▶ [LISTA DE ACTIVIDADES]:
1. Reescribe el relato de la tarde en el pueblo sabanero desde las palabras "Y como una carne" hasta "con la muerte.", inclusive. Cambia "tarde" por "noche".
2. Resume en dos oraciones el relato de la tarde en el pueblo sabanero.
3. Continúa el relato de la tarde en el pueblo sabanero a partir de su última oración.

Y como una carne término medio, cocida por fuera y cruda por dentro, salí a rodar, lo que nunca me imaginé fue que esa desprevenida tarde me iba a llevar a encontrarme con la muerte.

Después de unos pocos kilómetros recorridos nos detuvimos en el primer pueblo sabanero que encontramos, un restaurante vacío y frío nos dio una calurosa bienvenida.

Una vez en el restaurante y luego de unos minutos de conversación el amigo con quien me encontraba comenzó a contarme sobre un proyecto laboral que quiere realizar, el cual por simple respeto no voy a detallar, pero solo puedo decir que está relacionado con pacientes terminales.

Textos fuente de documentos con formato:
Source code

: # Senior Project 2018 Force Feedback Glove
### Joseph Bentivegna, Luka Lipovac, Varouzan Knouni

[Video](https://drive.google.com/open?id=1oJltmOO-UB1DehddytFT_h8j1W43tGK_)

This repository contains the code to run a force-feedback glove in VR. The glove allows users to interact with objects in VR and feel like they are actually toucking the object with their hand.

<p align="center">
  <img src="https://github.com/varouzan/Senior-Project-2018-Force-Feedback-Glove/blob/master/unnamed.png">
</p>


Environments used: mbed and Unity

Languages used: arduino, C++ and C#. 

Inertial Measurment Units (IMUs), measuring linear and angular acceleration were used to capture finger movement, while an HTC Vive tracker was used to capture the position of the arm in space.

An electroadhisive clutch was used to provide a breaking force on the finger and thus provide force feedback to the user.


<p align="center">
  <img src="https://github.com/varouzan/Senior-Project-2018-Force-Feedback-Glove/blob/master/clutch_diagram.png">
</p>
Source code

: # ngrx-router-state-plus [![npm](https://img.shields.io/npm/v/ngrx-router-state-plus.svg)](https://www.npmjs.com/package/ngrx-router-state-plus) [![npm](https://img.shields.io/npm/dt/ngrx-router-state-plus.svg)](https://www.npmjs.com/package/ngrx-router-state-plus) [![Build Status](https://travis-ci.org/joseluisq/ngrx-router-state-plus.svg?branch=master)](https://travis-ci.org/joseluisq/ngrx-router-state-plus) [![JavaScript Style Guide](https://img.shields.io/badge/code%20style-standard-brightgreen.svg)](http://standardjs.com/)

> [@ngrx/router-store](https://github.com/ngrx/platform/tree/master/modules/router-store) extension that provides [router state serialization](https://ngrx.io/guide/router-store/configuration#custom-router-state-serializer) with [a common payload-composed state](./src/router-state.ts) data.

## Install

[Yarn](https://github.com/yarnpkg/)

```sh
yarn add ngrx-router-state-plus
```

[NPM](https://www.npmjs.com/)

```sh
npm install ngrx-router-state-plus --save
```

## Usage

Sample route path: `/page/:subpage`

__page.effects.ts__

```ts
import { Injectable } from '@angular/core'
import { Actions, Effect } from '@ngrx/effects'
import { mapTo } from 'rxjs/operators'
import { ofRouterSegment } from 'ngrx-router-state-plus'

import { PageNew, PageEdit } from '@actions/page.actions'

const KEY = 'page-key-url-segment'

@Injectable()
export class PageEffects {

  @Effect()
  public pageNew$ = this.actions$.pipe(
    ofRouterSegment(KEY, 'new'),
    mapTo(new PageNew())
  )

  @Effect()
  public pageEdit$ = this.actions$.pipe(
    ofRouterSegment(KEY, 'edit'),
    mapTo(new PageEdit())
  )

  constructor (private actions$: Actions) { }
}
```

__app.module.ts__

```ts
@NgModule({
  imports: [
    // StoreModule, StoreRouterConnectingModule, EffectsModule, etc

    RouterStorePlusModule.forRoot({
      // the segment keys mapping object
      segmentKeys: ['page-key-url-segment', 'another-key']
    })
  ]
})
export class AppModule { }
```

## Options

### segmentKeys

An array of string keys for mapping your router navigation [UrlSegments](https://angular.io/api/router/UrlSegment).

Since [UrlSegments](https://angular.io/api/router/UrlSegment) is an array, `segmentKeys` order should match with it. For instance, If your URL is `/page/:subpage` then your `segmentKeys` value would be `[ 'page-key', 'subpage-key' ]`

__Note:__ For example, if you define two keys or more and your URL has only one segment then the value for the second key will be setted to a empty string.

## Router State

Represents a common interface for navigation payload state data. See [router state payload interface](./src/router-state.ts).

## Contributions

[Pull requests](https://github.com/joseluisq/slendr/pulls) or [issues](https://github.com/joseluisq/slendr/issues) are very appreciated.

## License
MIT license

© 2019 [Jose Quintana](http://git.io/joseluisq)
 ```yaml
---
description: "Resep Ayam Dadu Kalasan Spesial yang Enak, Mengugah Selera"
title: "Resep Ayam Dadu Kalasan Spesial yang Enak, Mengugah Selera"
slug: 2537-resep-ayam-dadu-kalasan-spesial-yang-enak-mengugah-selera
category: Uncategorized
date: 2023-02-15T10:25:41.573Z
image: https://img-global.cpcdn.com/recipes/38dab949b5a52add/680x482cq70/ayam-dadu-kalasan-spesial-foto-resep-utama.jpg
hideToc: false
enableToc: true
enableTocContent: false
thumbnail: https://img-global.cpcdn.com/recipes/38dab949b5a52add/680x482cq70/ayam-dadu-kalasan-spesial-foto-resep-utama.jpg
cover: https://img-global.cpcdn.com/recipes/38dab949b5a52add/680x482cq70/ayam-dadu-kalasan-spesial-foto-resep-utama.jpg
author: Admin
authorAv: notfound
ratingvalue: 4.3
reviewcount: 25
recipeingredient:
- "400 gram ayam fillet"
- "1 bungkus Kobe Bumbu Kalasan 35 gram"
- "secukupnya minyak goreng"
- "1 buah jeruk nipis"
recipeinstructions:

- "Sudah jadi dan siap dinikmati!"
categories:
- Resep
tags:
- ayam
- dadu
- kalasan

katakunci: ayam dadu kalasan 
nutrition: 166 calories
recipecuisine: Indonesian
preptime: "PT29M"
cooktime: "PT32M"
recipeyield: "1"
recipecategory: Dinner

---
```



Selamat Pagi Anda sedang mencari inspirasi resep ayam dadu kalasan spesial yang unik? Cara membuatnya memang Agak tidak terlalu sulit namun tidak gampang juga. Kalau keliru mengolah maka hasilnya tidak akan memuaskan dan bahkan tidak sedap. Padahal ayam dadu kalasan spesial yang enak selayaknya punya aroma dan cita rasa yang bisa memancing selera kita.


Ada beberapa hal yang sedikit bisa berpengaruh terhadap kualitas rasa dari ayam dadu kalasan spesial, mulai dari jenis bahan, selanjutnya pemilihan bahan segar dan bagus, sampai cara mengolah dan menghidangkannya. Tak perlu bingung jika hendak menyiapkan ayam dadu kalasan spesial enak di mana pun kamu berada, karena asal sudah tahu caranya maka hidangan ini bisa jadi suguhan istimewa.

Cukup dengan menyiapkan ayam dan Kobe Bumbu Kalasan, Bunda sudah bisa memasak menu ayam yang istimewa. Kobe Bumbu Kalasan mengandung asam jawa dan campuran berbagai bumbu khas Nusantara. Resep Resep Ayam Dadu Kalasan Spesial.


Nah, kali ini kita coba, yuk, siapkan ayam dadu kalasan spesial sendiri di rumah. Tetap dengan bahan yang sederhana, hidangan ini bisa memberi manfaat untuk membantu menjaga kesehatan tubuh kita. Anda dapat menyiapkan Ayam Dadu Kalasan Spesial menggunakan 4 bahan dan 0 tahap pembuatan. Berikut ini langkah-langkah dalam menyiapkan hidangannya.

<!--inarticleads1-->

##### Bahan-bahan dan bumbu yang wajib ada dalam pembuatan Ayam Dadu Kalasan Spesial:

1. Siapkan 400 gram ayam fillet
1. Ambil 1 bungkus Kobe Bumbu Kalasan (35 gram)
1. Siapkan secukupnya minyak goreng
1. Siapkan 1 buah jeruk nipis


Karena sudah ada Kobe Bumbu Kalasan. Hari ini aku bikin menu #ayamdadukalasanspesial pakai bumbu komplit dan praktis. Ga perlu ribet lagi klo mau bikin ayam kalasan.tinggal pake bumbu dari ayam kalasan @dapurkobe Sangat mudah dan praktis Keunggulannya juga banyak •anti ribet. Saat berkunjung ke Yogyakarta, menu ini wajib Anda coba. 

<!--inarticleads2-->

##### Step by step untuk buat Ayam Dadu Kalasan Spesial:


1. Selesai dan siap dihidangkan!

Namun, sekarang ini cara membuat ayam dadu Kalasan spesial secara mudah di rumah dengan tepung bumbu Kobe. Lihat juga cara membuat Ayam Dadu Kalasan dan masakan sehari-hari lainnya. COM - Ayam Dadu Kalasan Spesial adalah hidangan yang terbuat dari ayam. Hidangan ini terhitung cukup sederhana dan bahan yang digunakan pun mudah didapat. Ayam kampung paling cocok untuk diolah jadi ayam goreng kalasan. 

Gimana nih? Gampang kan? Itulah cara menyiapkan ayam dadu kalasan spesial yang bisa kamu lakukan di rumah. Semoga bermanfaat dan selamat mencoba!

▶ [RESPUESTAS]:
1.
Y como una carne término medio, cocida por fuera y cruda por dentro, salí a rodar, lo que nunca me imaginé fue que esa desprevenida noche me iba a llevar a encontrarme con la muerte.

2. Quien narra salió a rodar una tarde que, sin imaginarlo, le llevaría a encontrarse con la muerte. Tras unos pocos kilómetros se detuvo con un amigo en un restaurante de un pueblo sabanero, donde este le contó sobre un proyecto laboral relacionado con pacientes terminales.

3.
De inmediato y como en la película Volver al Futuro, viajé al pasado, me acordé de una novia que tuve cuando estaba terminando el colegio, ella decidió estudiar medicina y recién ingresó a la facultad se instituyó la ley 100, sobre la cual no quiero hacer mayores observaciones, salvo que considero que ayudó a dar un paso adelante en lo concerniente a salud en este país, han pasado cerca de 20 años desde entonces y creo que la lectura que ella tendrá deberá ser un poco diferente a la que le dio en su momento, la cual se podría resumir como “ley por medio de la cual los médicos trabajarán mucho y ganarán muy poco”.

Ese momento adolescente de mi vida me marcó, porque no entendía cómo una persona decidía estudiar medicina para hacerse rica y no para servir. Desde entonces mi idea de los servicios médicos no iban más allá de un inhumano negocio.

Pero quién se iba a imaginar que en esa tarde de sábado entendería que esa posición no era más que una falsa creencia, una idea particularmente equivocada, como puede ser la del ex presidente Uribe al pensar que la paz solo se consigue con la guerra y que el deber del Estado no es velar por la vida de los colombianos sino el de exterminar a los que, por las misma circunstancias de falta de educación de este país, se pararon en la tribuna de enfrente.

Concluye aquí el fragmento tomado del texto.